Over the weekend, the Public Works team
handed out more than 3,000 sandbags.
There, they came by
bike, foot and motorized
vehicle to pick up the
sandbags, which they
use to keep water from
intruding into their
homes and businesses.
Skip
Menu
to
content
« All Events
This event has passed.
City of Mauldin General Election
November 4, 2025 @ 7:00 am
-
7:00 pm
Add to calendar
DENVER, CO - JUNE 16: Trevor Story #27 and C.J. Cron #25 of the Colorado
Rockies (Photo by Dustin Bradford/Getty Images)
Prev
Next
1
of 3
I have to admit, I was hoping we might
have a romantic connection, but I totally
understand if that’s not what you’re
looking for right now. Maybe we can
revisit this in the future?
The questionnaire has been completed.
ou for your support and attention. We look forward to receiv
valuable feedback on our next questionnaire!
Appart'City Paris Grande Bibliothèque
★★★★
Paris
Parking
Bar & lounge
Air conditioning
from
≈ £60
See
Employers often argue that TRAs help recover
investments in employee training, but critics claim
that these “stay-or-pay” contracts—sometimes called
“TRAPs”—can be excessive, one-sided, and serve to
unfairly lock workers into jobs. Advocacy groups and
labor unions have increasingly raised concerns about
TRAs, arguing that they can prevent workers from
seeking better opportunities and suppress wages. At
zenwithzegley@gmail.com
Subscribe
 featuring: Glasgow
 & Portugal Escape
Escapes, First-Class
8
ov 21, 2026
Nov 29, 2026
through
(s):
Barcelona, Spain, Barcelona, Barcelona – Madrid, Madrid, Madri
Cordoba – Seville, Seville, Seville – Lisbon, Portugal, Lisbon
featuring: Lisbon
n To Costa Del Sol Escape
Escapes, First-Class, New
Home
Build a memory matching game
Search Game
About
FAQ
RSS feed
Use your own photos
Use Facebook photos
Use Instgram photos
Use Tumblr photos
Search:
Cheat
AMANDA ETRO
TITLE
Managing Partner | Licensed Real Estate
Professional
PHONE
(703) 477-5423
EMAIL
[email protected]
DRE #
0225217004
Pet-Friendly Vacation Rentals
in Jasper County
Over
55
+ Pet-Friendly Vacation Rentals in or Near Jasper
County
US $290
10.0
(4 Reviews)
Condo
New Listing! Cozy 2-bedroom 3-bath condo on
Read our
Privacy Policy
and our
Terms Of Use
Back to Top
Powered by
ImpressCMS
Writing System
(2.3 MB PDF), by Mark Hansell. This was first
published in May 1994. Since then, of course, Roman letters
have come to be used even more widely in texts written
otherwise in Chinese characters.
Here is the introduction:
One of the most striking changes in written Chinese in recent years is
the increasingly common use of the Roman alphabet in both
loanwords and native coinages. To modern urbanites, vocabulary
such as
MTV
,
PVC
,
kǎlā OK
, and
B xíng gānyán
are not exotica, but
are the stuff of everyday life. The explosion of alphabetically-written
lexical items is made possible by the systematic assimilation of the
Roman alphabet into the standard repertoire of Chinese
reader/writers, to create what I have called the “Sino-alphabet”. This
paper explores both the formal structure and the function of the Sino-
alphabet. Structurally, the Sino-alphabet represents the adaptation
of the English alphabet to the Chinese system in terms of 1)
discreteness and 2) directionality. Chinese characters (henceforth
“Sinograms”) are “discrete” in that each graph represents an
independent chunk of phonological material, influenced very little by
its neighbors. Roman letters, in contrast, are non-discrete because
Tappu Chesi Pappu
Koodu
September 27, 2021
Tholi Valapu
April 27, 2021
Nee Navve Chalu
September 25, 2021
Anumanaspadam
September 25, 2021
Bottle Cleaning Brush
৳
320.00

> **ASSIGNMENT**: Count how many lines in the material above hold the word "written", then write the number and nothing more.

> **ANSWER FOR THE TASK**: 3